AI infrastructure also must be adaptable. With GPU lifecycles shortening to 12–18 months, and new AI architectures requiring ever-higher power densities and advanced cooling, obsolescence is a real risk. Developers can mitigate these risks through modular designs and partnerships with hardware vendors to ensure rapid tech refresh cycles and upgrade flexibility.

Looking ahead, inference—not training—will drive the majority of compute demand. By 2030, we see inference driving 75% of AI workloads as models become embedded into real-time applications across every industry.

Meanwhile, robotics will place new demands on physical infrastructure.
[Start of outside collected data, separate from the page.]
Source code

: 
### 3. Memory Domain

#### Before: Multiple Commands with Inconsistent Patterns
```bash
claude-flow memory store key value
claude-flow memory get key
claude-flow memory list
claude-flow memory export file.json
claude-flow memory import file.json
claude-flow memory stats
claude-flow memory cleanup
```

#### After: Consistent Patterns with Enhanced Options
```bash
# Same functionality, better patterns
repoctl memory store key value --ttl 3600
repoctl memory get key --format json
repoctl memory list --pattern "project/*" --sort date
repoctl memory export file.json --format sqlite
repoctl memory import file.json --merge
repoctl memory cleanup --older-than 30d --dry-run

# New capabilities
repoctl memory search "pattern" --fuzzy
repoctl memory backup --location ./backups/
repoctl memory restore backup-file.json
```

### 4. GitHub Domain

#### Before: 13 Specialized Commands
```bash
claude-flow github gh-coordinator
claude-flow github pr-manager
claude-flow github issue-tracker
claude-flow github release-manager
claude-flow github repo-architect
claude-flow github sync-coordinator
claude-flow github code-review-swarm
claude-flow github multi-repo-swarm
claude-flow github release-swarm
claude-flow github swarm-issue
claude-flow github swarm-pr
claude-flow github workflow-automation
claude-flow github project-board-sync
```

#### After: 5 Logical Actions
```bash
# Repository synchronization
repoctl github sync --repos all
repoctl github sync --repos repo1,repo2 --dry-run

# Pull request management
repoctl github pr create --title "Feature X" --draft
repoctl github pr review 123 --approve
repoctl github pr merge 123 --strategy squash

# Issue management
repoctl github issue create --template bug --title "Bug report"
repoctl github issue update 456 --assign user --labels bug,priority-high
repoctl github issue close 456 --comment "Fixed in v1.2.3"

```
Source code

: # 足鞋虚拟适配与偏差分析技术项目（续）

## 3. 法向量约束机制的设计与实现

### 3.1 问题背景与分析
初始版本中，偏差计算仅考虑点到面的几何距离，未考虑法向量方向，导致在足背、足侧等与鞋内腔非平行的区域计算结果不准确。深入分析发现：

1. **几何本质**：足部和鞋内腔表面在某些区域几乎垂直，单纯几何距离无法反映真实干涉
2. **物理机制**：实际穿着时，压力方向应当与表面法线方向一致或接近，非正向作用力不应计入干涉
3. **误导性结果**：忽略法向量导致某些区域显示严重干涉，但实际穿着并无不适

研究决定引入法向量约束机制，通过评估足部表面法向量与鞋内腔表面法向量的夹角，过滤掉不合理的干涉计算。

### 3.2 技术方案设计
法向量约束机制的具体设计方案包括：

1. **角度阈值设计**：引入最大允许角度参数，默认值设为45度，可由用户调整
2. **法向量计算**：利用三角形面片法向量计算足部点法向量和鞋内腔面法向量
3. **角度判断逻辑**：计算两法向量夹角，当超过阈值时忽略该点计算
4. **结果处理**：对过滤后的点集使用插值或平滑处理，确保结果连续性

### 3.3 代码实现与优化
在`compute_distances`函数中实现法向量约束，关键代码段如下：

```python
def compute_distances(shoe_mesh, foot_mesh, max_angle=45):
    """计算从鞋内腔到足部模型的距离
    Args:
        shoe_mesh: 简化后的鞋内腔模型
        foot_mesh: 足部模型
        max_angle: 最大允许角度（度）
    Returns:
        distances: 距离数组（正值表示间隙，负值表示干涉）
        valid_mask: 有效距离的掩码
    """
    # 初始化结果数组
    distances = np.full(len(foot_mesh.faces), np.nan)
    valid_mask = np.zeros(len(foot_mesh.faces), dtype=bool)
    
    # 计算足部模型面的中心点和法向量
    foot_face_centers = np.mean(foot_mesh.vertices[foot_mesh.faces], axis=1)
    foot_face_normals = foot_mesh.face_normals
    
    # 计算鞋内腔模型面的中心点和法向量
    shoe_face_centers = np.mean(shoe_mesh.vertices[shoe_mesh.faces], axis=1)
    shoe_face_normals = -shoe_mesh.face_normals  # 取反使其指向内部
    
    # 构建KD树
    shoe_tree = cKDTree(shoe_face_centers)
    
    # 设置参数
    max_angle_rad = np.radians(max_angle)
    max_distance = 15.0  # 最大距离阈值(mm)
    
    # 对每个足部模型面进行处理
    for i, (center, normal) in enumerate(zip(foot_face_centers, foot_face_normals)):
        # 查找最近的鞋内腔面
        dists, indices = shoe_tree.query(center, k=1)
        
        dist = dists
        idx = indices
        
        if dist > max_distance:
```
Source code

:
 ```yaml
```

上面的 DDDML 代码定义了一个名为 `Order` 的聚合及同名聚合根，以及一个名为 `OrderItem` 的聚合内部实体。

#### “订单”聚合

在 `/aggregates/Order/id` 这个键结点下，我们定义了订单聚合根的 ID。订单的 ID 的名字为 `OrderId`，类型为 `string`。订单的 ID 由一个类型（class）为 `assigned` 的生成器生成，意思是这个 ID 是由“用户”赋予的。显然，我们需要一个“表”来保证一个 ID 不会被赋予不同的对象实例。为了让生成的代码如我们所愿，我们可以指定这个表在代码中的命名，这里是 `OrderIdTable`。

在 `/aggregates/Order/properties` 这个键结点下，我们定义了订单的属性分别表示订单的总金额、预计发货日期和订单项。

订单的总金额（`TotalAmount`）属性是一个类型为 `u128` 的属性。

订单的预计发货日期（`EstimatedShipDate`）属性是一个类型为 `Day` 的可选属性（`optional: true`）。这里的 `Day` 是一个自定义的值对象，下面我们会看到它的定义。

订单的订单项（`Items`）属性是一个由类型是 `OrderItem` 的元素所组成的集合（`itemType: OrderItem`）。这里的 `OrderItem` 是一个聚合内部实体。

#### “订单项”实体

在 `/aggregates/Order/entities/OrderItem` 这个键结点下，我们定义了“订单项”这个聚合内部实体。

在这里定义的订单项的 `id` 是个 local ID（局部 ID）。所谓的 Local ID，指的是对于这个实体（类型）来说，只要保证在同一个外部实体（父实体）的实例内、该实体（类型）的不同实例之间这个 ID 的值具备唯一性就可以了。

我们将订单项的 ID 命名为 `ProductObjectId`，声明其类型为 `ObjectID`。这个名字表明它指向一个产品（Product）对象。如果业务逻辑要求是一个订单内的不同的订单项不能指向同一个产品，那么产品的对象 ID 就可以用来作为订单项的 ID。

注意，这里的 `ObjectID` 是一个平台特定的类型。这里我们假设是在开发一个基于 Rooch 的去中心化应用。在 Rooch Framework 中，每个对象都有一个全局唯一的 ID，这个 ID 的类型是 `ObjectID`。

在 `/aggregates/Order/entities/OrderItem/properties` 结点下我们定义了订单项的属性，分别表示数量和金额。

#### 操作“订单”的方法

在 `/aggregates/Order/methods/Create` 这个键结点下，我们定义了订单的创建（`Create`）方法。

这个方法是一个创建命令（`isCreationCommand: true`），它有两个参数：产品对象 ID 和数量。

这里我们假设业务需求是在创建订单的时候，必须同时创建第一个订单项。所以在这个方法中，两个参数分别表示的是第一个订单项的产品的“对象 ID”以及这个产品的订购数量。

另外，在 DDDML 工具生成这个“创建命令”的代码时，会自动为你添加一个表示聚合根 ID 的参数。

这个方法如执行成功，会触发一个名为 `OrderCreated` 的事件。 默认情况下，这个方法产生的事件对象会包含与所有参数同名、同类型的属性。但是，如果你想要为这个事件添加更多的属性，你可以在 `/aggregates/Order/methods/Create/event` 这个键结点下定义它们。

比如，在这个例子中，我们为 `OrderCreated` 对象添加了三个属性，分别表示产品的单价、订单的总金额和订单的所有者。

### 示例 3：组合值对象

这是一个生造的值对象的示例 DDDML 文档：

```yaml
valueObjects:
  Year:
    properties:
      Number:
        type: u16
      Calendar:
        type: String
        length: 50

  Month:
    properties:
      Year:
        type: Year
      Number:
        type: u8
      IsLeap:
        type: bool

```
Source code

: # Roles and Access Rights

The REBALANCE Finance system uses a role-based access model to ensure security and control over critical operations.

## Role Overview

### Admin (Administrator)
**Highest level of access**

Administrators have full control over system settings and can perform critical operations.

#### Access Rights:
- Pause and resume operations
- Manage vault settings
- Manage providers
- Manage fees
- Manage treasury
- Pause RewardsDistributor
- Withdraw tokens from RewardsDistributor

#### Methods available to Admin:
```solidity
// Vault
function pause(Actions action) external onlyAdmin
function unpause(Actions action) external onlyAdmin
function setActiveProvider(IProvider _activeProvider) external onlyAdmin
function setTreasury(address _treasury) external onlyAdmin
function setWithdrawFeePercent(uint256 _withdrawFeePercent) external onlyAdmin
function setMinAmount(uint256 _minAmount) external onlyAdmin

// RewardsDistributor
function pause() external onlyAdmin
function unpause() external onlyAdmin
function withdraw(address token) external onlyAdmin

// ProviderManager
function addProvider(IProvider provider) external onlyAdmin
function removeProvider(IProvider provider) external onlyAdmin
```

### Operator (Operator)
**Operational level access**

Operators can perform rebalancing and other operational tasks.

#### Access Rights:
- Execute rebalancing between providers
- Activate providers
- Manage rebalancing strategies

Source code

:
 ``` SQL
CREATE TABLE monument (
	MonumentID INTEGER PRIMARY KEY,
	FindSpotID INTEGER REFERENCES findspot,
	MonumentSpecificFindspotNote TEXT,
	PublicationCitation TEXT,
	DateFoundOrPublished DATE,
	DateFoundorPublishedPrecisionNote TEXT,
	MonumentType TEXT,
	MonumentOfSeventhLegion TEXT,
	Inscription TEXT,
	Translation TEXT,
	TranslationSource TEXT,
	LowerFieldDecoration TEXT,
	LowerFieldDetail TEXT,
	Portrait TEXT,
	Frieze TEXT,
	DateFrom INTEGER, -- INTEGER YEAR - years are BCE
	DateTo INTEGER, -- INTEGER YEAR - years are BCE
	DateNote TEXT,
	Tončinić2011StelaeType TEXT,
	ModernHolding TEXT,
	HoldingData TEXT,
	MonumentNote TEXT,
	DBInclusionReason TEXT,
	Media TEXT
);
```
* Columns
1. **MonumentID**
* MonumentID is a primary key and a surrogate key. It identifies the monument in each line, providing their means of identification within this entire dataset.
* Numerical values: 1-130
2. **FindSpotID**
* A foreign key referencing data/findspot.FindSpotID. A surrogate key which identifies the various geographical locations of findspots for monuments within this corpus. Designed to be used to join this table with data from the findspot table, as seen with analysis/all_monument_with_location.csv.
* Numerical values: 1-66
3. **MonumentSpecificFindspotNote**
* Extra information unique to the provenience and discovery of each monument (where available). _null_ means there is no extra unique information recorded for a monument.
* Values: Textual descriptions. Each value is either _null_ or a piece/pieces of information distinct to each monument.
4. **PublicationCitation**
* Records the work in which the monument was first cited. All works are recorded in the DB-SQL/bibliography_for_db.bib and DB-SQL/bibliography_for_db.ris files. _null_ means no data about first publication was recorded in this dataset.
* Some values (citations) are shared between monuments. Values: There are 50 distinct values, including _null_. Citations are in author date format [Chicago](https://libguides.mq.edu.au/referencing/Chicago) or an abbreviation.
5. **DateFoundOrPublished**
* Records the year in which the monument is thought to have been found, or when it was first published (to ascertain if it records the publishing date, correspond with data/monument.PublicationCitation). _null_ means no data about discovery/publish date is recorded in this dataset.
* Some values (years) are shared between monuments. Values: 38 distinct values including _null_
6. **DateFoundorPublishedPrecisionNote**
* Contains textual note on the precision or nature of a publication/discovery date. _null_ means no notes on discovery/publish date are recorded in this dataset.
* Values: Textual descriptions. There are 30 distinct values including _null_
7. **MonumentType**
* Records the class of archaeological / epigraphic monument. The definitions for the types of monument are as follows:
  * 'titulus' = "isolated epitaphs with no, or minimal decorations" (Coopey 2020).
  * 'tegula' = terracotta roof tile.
Humanoid robots, powered by multimodal AI models, are expected to reach production volumes in the millions within a decade, creating another layer of capital formation across industrial AI ecosystems.

The Defining Opportunity of Our Time

The emergence of AI is not just a software revolution—it’s a physical one. The infrastructure required to enable it is vast, complex and mission-critical, and the $7 trillion in capital needed—whether in the form of debt or equity—is just one of key requirements. Those with access to the right capital, partnerships and policy alignment, the expertise to build and operate at scale, will shape the future.

Hadley Peer Marshall, Chief Financial Officer, Brookfield Asset Management; Managing Partner, Infrastructure


1IDC, "The Business Opportunity of AI," November 2023.
2OpenAI, “GPT-4o mini: advancing cost-efficient intelligence,” 18 July, 2024.
3Source: Microsoft, Meta, Amateron, Alphabet and Oracle SEC filings and earnings releases, 2025.